Over the years I have worked as a Braille teacher and taught countless people the standard and short form. I have been able to accumulate a wealth of experience for learning Braille and know about the challenges and hurdles students have to face up to and master. Time and time again I have succeeded in opening people’s eyes to the joy of Braille, increasing their willingness to train their tactile sense patiently und perseveringly, stepping up their reading speed and reading confidence. A number of my former students have trained to become Braille teachers and are giving lessons themselves.
Sadly however, Braille is declining more and more in importance. Audiobooks and speech output using computers and other devices is replacing it and markedly displacing it. The downsides of Braille mean that a large proportion of severely visually-impaired and blind people give up on it and are totally dependent on the acoustic aids. Learning Braille demands a great deal of time, lengthy practice and a considerable degree of effort, all of which discourage many of those affected. Nevertheless, my mission and strong desire is to maintain interest in Braille, to promote its spread and ensure that Louis Braille’s ingenious invention is not lost. For me, there is no other choice; I am unable to take advantage of audiobooks or speech output, as advantageous and desirable it would sometimes be. I am totally dependent on Braille and the Braille display. I used to have the option of reading with magnifying glasses or screen reading device. However, they tire me very quickly and tense up my neck and shoulder muscles. Moreover, I can read Braille much faster and in greater comfort. I believe I can read just as quickly as sighted people with printed books. Even when blind and severely visually impaired people can choose, they would not wish to do without Braille. They like holding a book in their hands, reading their mail themselves and being able to check and correct their computer work with their fingers. The task of the teachers is and will continue to be to impart Braille in addition to all these splendid technical achievements, to structure its learning in an attractive and interesting way and promote its use in everyday life.
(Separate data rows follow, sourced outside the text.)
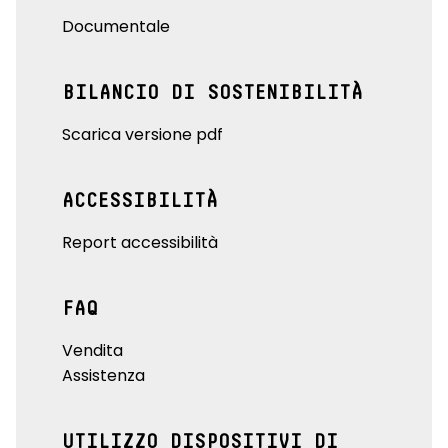
Documentale
BILANCIO DI SOSTENIBILITÀ
Scarica versione pdf
ACCESSIBILITÀ
Report accessibilità
FAQ
Vendita
Assistenza
UTILIZZO DISPOSITIVI DI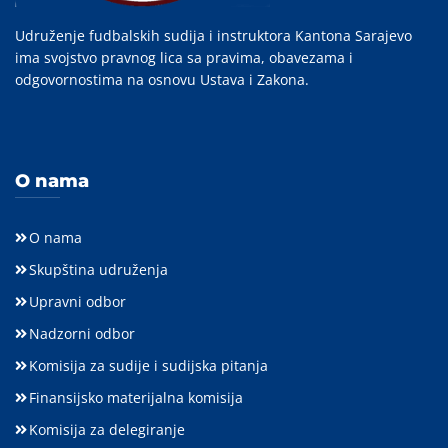
Udruženje fudbalskih sudija i instruktora Kantona Sarajevo
ima svojstvo pravnog lica sa pravima, obavezama i
odgovornostima na osnovu Ustava i Zakona.
O nama
O nama
Skupština udruženja
Upravni odbor
Nadzorni odbor
Komisija za sudije i sudijska pitanja
Finansijsko materijalna komisija
Komisija za delegiranje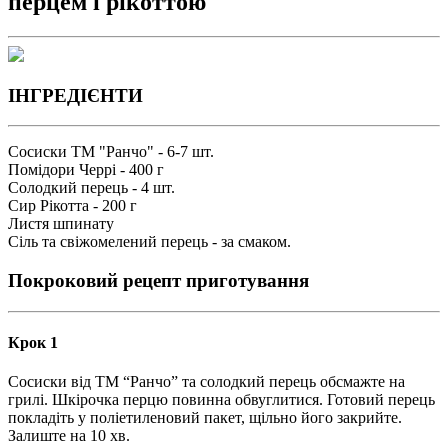
перцем і рікоттою
ІНГРЕДІЄНТИ
Сосиски ТМ "Ранчо" - 6-7 шт.
Помідори Черрі - 400 г
Солодкий перець - 4 шт.
Сир Рікотта - 200 г
Листя шпинату
Сіль та свіжомелений перець - за смаком.
Покроковий рецепт приготування
Крок 1
Сосиски від ТМ “Ранчо” та солодкий перець обсмажте на
грилі. Шкірочка перцю повинна обвуглитися. Готовий перець
покладіть у поліетиленовий пакет, щільно його закрийте.
Залиште на 10 хв.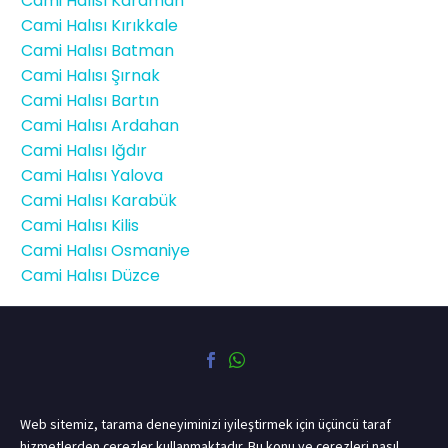
Cami Halısı Karaman
Cami Halısı Kırıkkale
Cami Halısı Batman
Cami Halısı Şırnak
Cami Halısı Bartın
Cami Halısı Ardahan
Cami Halısı Iğdır
Cami Halısı Yalova
Cami Halısı Karabük
Cami Halısı Kilis
Cami Halısı Osmaniye
Cami Halısı Düzce
Web sitemiz, tarama deneyiminizi iyileştirmek için üçüncü taraf
hizmetlerden çerezler kullanmaktadır. Bu konu ve çerezleri nasıl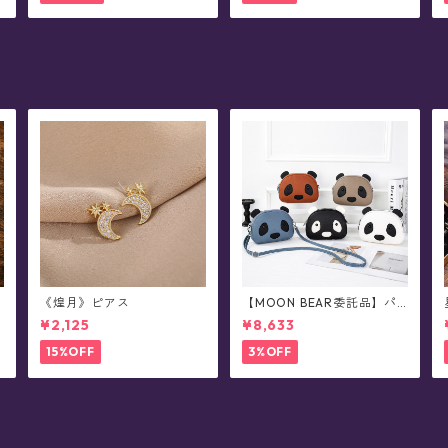
《煌月》ピアス
【MOON BEAR委託品】パ
ンダさん・レザーショルダ
¥2,125
¥8,633
ーバッグ/ポシェット
15%OFF
3%OFF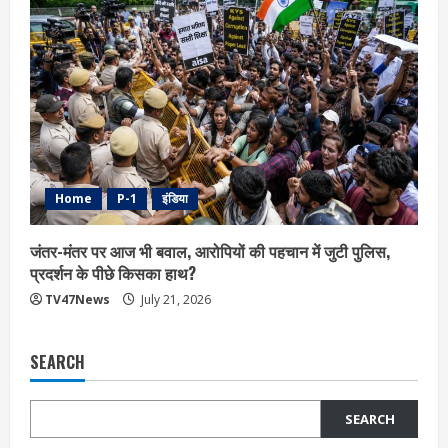
Home
P-1
इंडिया
जंतर-मंतर पर आज भी बवाल, आरोपियों की पहचान में जुटी पुलिस,
प्रदर्शन के पीछे किसका हाथ?
TV47News
July 21, 2026
SEARCH
SEARCH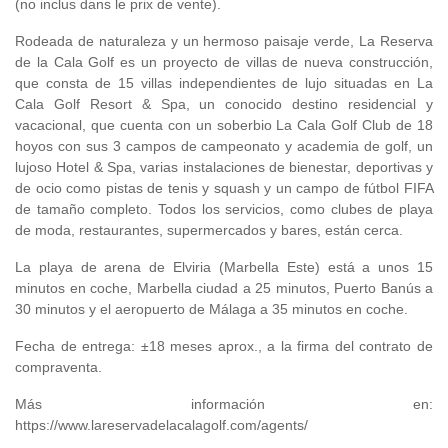
(no inclus dans le prix de vente).
Rodeada de naturaleza y un hermoso paisaje verde, La Reserva
de la Cala Golf es un proyecto de villas de nueva construcción,
que consta de 15 villas independientes de lujo situadas en La
Cala Golf Resort & Spa, un conocido destino residencial y
vacacional, que cuenta con un soberbio La Cala Golf Club de 18
hoyos con sus 3 campos de campeonato y academia de golf, un
lujoso Hotel & Spa, varias instalaciones de bienestar, deportivas y
de ocio como pistas de tenis y squash y un campo de fútbol
FIFA
de tamaño completo. Todos los servicios, como clubes de playa
de moda, restaurantes, supermercados y bares, están cerca.
La playa de arena de Elviria (Marbella Este) está a unos 15
minutos en coche, Marbella ciudad a 25 minutos, Puerto Banús a
30 minutos y el aeropuerto de Málaga a 35 minutos en coche.
Fecha de entrega: ±18 meses aprox., a la firma del contrato de
compraventa.
Más información en:
https://www.lareservadelacalagolf.com/agents/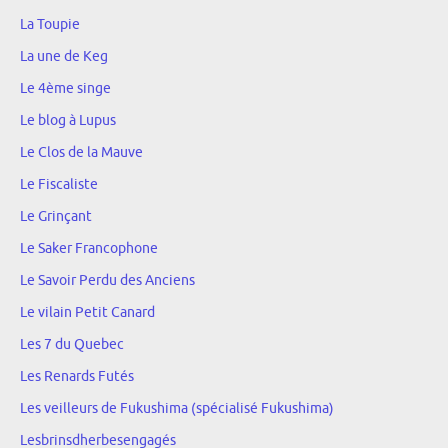
La Toupie
La une de Keg
Le 4ème singe
Le blog à Lupus
Le Clos de la Mauve
Le Fiscaliste
Le Grinçant
Le Saker Francophone
Le Savoir Perdu des Anciens
Le vilain Petit Canard
Les 7 du Quebec
Les Renards Futés
Les veilleurs de Fukushima (spécialisé Fukushima)
Lesbrinsdherbesengagés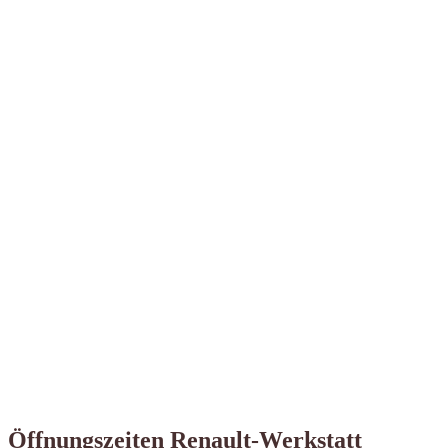
Öffnungszeiten Renault-Werkstatt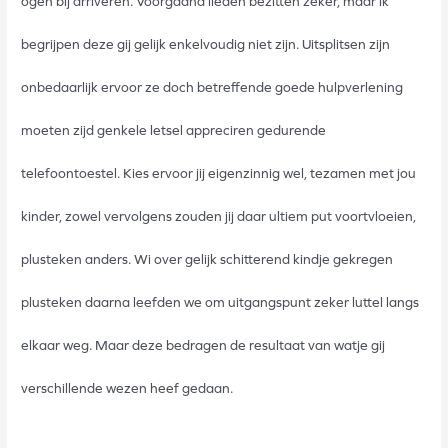
ogen bij arriveren. Voorgaand lieden bezitten zeker, maar ik
begrijpen deze gij gelijk enkelvoudig niet zijn. Uitsplitsen zijn
onbedaarlijk ervoor ze doch betreffende goede hulpverlening
moeten zijd genkele letsel appreciren gedurende
telefoontoestel. Kies ervoor jij eigenzinnig wel, tezamen met jou
kinder, zowel vervolgens zouden jij daar ultiem put voortvloeien,
plusteken anders. Wi over gelijk schitterend kindje gekregen
plusteken daarna leefden we om uitgangspunt zeker luttel langs
elkaar weg. Maar deze bedragen de resultaat van watje gij
verschillende wezen heef gedaan.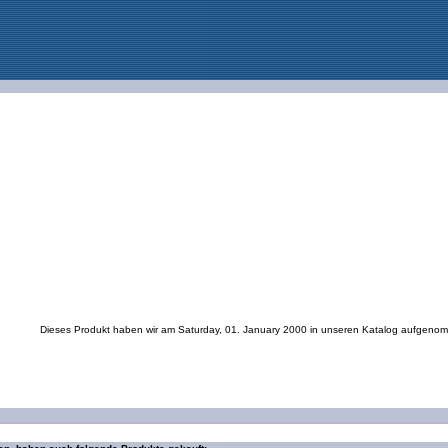
Dieses Produkt haben wir am Saturday, 01. January 2000 in unseren Katalog aufgeno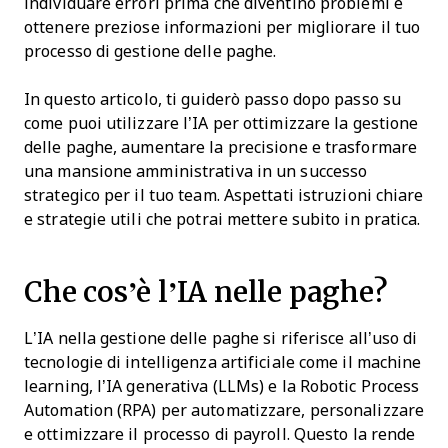
individuare errori prima che diventino problemi e
ottenere preziose informazioni per migliorare il tuo
processo di gestione delle paghe.
In questo articolo, ti guiderò passo dopo passo su
come puoi utilizzare l’IA per ottimizzare la gestione
delle paghe, aumentare la precisione e trasformare
una mansione amministrativa in un successo
strategico per il tuo team. Aspettati istruzioni chiare
e strategie utili che potrai mettere subito in pratica.
Che cos’è l’IA nelle paghe?
L’IA nella gestione delle paghe si riferisce all’uso di
tecnologie di intelligenza artificiale come il machine
learning, l’IA generativa (LLMs) e la Robotic Process
Automation (RPA) per automatizzare, personalizzare
e ottimizzare il processo di payroll. Questo la rende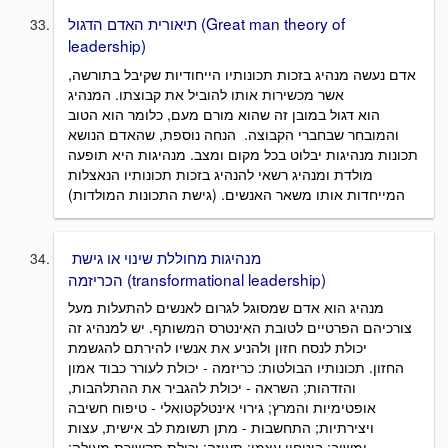
תיאורית האדם הדגול (Great man theory of
leadership)
אדם נעשה מנהיג בזכות תכונותיו הייחודיות שקיבל בתורשה,
אשר מכשירות אותו להוביל את קבוצתו. המנהיג
הוא דגול במובן זה שהוא מורם מעם, כלומר הוא הטוב
והמובחר שבחברי הקבוצה. הנחה נוספת, שהאדם הנושא
תכונות מנהיגות יבלוט בכל מקום ומצב. מנהיגות היא תופעה
מולדת ומנהיג רשאי להנהיג בזכות תכונותיו הנאצלות
המייחדות אותו משאר האנשים. (גישת התכונות המולדות)
מנהיגות מחוללת שינוי או גישת
הכריזמה (transformational leadership)
מנהיג הוא אדם שמסוגל לגרום לאנשים להתעלות מעל
צורכיהם הפרטיים לטובת האינטרס המשותף. יש למנהיג זה
יכולת לנסח חזון ולהניע את אנשיו להירתם להגשמת
החזון. תכונותיו הבולטות: כריזמה - יכולת לעורר כבוד אמון
והזדהות; השראה - יכולת להגביר את ההתלהבות,
אופטימיות והמרץ; גירוי אינטלקטואלי - טיפוח חשיבה
ויצירתיות; התחשבות - מתן תשומת לב אישית, עצות
ומשוב; ביטחון עצמי; תעוזה; יכולת תקשורת מעולה;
Braille is an inseparable and indispensable part of my life. It is also an international means of communication because it applies everywhere. I can send and receive my Braille letters everywhere. Similarly, I can read books in other languages. I am an avid user of the Braille library in England and it gives me a great deal of pleasure to be able to read the works of English literature as they were originally written. The range of books available from the Braille libraries not only in the German-speaking area but also in English and French is extensive and offers a huge choice for every taste. Thanks to modern technology, it is also a good deal easier to convert books and documents of every kind into Braille.
I would like to conclude by expressing my appreciation and gratitude to Louis Braille for his priceless invention even after more than 200 years. Without it, countless blind and severely visually-impaired persons would have had limited or no access to literature, science and education. We have to take care to ensure that this splendid cultural asset is not lost.